It may not have been on many people’s “eagerly anticipated holiday releases”, but we were looking forward to Shatter Remastered Deluxe by PikPok quite a lot. Out now for consoles and PC, we checked out the PlayStation 5 version.
The original Shatter was part of the first wave of digital-only releases for consoles, back in the PS3/Xbox 360 days, and we remember it as one of the best. And while the majority of games are digital-only these days, we were glad to see this little gem make a comeback well over a decade later with an updated version that retains all of the content and gameplay but adds a host of technical upgrades.

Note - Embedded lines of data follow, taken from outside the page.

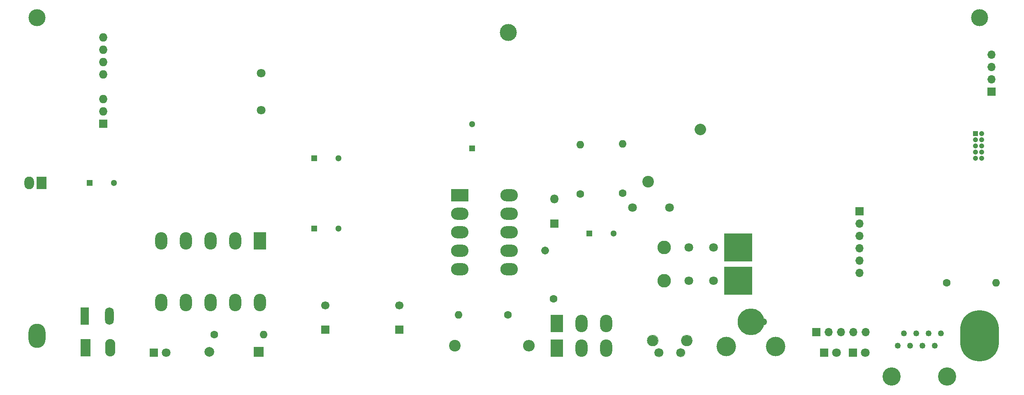
<source format=gbr>
G04 #@! TF.FileFunction,Soldermask,Bot*
%FSLAX46Y46*%
G04 Gerber Fmt 4.6, Leading zero omitted, Abs format (unit mm)*
G04 Created by KiCad (PCBNEW 4.0.2-stable) date 06/03/2018 00:18:55*
%MOMM*%
G01*
G04 APERTURE LIST*
%ADD10C,0.100000*%
%ADD11C,1.998980*%
%ADD12R,1.998980X1.998980*%
%ADD13R,1.300000X1.300000*%
%ADD14C,1.300000*%
%ADD15C,1.700000*%
%ADD16R,1.700000X1.700000*%
%ADD17R,1.727200X1.727200*%
%ADD18O,1.727200X1.727200*%
%ADD19O,3.600000X2.500000*%
%ADD20R,3.600000X2.500000*%
%ADD21O,2.500000X3.600000*%
%ADD22R,2.500000X3.600000*%
%ADD23C,1.600000*%
%ADD24O,1.600000X1.600000*%
%ADD25C,2.400000*%
%ADD26O,2.400000X2.400000*%
%ADD27C,2.400000*%
%ADD28C,3.750000*%
%ADD29C,1.250000*%
%ADD30R,2.100000X3.600000*%
%ADD31O,2.100000X3.600000*%
%ADD32O,1.700000X1.700000*%
%ADD33R,1.050000X1.050000*%
%ADD34C,1.050000*%
%ADD35R,1.800000X1.800000*%
%ADD36C,1.800000*%
%ADD37R,1.800000X3.600000*%
%ADD38O,1.800000X3.600000*%
%ADD39C,2.200000*%
%ADD40C,2.800000*%
%ADD41R,5.800000X5.800000*%
%ADD42C,1.600000*%
%ADD43O,1.800000X1.800000*%
%ADD44C,3.500000*%
%ADD45O,3.500000X5.000000*%
%ADD46O,8.000000X10.500000*%
%ADD47R,2.000000X2.600000*%
%ADD48O,2.000000X2.600000*%
%ADD49C,5.500000*%
%ADD50C,1.500000*%
%ADD51C,4.000000*%
G04 APERTURE END LIST*
D10*
X248893000Y-224500000D02*
G75*
G03X248893000Y-224500000I-1143000J0D01*
G01*
X254389000Y-227000000D02*
G75*
G03X254389000Y-227000000I-889000J0D01*
G01*
X249889000Y-227000000D02*
G75*
G03X249889000Y-227000000I-889000J0D01*
G01*
X255893000Y-224500000D02*
G75*
G03X255893000Y-224500000I-1143000J0D01*
G01*
D11*
X156464000Y-226824540D03*
D12*
X166624000Y-226824540D03*
D13*
X131826000Y-192024000D03*
D14*
X136826000Y-192024000D03*
D13*
X234696000Y-202438000D03*
D14*
X239696000Y-202438000D03*
D13*
X210566000Y-184912000D03*
D14*
X210566000Y-179912000D03*
D15*
X180340000Y-217250000D03*
D16*
X180340000Y-222250000D03*
D15*
X195580000Y-217250000D03*
D16*
X195580000Y-222250000D03*
D13*
X178054000Y-201422000D03*
D14*
X183054000Y-201422000D03*
D17*
X134620000Y-179832000D03*
D18*
X134620000Y-177292000D03*
X134620000Y-174752000D03*
X134620000Y-169672000D03*
X134620000Y-167132000D03*
X134620000Y-164592000D03*
X134620000Y-162052000D03*
D19*
X208026000Y-209804000D03*
X208026000Y-205994000D03*
X218186000Y-209804000D03*
X218186000Y-205994000D03*
X208026000Y-202184000D03*
X208026000Y-198374000D03*
D20*
X208026000Y-194564000D03*
D19*
X218186000Y-194564000D03*
X218186000Y-198374000D03*
X218186000Y-202184000D03*
D21*
X146558000Y-203962000D03*
X151638000Y-203962000D03*
X146558000Y-216662000D03*
X151638000Y-216662000D03*
X156718000Y-203962000D03*
X161798000Y-203962000D03*
D22*
X166878000Y-203962000D03*
D21*
X166878000Y-216662000D03*
X161798000Y-216662000D03*
X156718000Y-216662000D03*
D23*
X217932000Y-219202000D03*
D24*
X207772000Y-219202000D03*
D25*
X207010000Y-225552000D03*
D26*
X222250000Y-225552000D03*
D23*
X157480000Y-223266000D03*
D24*
X167640000Y-223266000D03*
D25*
X246761000Y-191770000D03*
D27*
X257537307Y-180993693D02*
X257537307Y-180993693D01*
D23*
X232791000Y-194310000D03*
D24*
X232791000Y-184150000D03*
D23*
X241554000Y-194183000D03*
D24*
X241554000Y-184023000D03*
D28*
X308356000Y-231902000D03*
D29*
X299466000Y-223012000D03*
D28*
X296924000Y-231902000D03*
D29*
X302006000Y-223012000D03*
X304546000Y-223012000D03*
X307086000Y-223012000D03*
X298196000Y-225552000D03*
X300736000Y-225552000D03*
X303276000Y-225552000D03*
X305816000Y-225552000D03*
D30*
X131000000Y-226000000D03*
D31*
X136080000Y-226000000D03*
D21*
X238160000Y-226080000D03*
X233080000Y-226080000D03*
D22*
X228000000Y-226080000D03*
X228000000Y-221000000D03*
D21*
X233080000Y-221000000D03*
X238160000Y-221000000D03*
D16*
X281432000Y-222758000D03*
D32*
X283972000Y-222758000D03*
X286512000Y-222758000D03*
X289052000Y-222758000D03*
X291592000Y-222758000D03*
D16*
X290322000Y-197866000D03*
D32*
X290322000Y-200406000D03*
X290322000Y-202946000D03*
X290322000Y-205486000D03*
X290322000Y-208026000D03*
X290322000Y-210566000D03*
D33*
X314198000Y-181864000D03*
D34*
X314198000Y-183134000D03*
X314198000Y-184404000D03*
X314198000Y-185674000D03*
X314198000Y-186944000D03*
X315468000Y-183134000D03*
X315468000Y-184404000D03*
X315468000Y-185674000D03*
X315468000Y-186944000D03*
X315468000Y-181864000D03*
D35*
X289000000Y-227000000D03*
D36*
X291540000Y-227000000D03*
D35*
X283000000Y-227000000D03*
D36*
X285540000Y-227000000D03*
D35*
X145000000Y-227000000D03*
D36*
X147540000Y-227000000D03*
D13*
X178054000Y-186944000D03*
D14*
X183054000Y-186944000D03*
D37*
X130810000Y-219456000D03*
D38*
X135890000Y-219456000D03*
D39*
X247750000Y-224500000D03*
X254750000Y-224500000D03*
D15*
X249000000Y-227000000D03*
X253500000Y-227000000D03*
D36*
X260286500Y-212153500D03*
X255206500Y-212153500D03*
D40*
X250126500Y-212153500D03*
D41*
X265366500Y-212153500D03*
D36*
X260286500Y-205359000D03*
X255206500Y-205359000D03*
D40*
X250126500Y-205359000D03*
D41*
X265366500Y-205359000D03*
D23*
X227330000Y-215900000D03*
D42*
X225565735Y-205894353D02*
X225565735Y-205894353D01*
D35*
X227457000Y-200406000D03*
D43*
X227457000Y-195326000D03*
D44*
X315000000Y-158000000D03*
X121000000Y-158000000D03*
D45*
X121000000Y-223500000D03*
D44*
X218000000Y-161000000D03*
D36*
X243586000Y-197104000D03*
X251206000Y-197104000D03*
D46*
X315000000Y-223500000D03*
D16*
X317500000Y-173228000D03*
D32*
X317500000Y-170688000D03*
X317500000Y-168148000D03*
X317500000Y-165608000D03*
D47*
X121920000Y-192024000D03*
D48*
X119380000Y-192024000D03*
D23*
X308229000Y-212598000D03*
D24*
X318389000Y-212598000D03*
D49*
X268000000Y-220620000D03*
D50*
X270540000Y-220620000D03*
D51*
X273080000Y-225700000D03*
X262920000Y-225700000D03*
D36*
X167132000Y-169418000D03*
X167132000Y-177038000D03*
M02*

</source>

What Shatter did so well back in the way was reinvent a formula that was pioneered and popularized by games like Breakout and Arkanoid three to four decades ago: the brick breaker, where you use a paddle to bounce a ball up at a wall of bricks in order to break them down, while making sure said ball doesn’t pass by you and become lost.
Shatter lets you enjoy its gameplay through a handful of different modes, including support for two-player co-op gameplay. The star attraction is the game’s story mode though, which features 71 well designed levels that gradually introduce new brick types and behaviors, but most importantly they become very creative from a level design point of view. While many levels have a traditional Arkanoid-like layout, others have a rounded look and file, and every few levels you’ll run into an actual boss fight.
Those boss fights are some of the most unique elements of Shatter, and require a careful approach – one that often includes using the game’s ‘suck’ and ‘blow’ mechanics, what essentially means that you can suck bricks towards you and blow them away. This doesn’t destroy them (and they can hurt you if they come too close), but it does turn them into useful projectile weapons if used well against a boss.
What made Shatter fun over a decade ago is still fun today, and it’s never looked and sounded better either. On the right set, the game now supports 4K resolutions running at 120 frames per second, with a soundtrack that’s been redone with support for 5.1 surround setups. Shatter managed to feel nostalgic and fresh at the same time, and at its price point it’s an easy recommendation.